The coronavirus pandemic saw the Croatian Government place strict controls on the prices of certain items, and while some remain in place, others have now been lifted…
As Poslovni Dnevnik writes on the 30th of July, 2020, about fifteen basic food products and hygienic and cosmetic products intended for everyday use (such as detergents, soap, baby diapers) are no longer under the measures of intensified control ordered by the Croatian Government, but control will continue to be in place for medicines, disinfectants and protective masks and equipment.
As stated, when the outbreak of the coronavirus epidemic in Croatia began, the Croatian Government, among other things, passed a decision in March on exceptional price control measures for certain products. After supplementing that same decision with the then established list of 28 products back in April, which involved limiting the prices of face masks, at today’s session, a number of products were removed from the list of products whose prices are under the government’s radar.
Namely, about fifteen basic food products and hygienic and cosmetic products which are generally considered under the ”everyday use” label (detergents, soap, baby diapers) are no longer under the measures of intensified control.
In the explanation of the change of the decision from the Croatian Government, they point out that today, the supplies of the population through retail chains is regular and there are no shortages of such products on the market anymore.
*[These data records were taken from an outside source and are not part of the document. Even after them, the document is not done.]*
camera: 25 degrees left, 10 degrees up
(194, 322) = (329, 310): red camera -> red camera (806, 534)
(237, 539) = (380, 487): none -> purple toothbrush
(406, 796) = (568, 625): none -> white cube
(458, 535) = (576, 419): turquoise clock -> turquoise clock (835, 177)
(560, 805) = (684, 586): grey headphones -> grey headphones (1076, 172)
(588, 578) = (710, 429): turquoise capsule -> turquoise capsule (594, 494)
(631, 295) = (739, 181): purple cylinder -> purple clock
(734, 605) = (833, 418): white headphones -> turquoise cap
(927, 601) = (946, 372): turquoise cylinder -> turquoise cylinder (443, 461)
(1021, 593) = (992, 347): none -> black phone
They also noted that the purpose of the decision from March (as well as the subsequent April amendment) was to protect consumers and “prevent the negative effects of changes in certain product prices, and thus the possibility of the monopolistic pricing of products in the circumstances caused by the coronavirus epidemic.”
The loosening of the Croatian Government’s decision and the return to the normal and full functioning of the market were also demanded by numerous economic associations, primarily those working closely with and in the trade and food industry associations.
As the threat did not cease, it was justified to conclude that the decision on special control measures should continue to be applied to ten product categories, from medicines, medical products and protective masks to protective clothing and equipment, as well as the much sought-after disinfectants.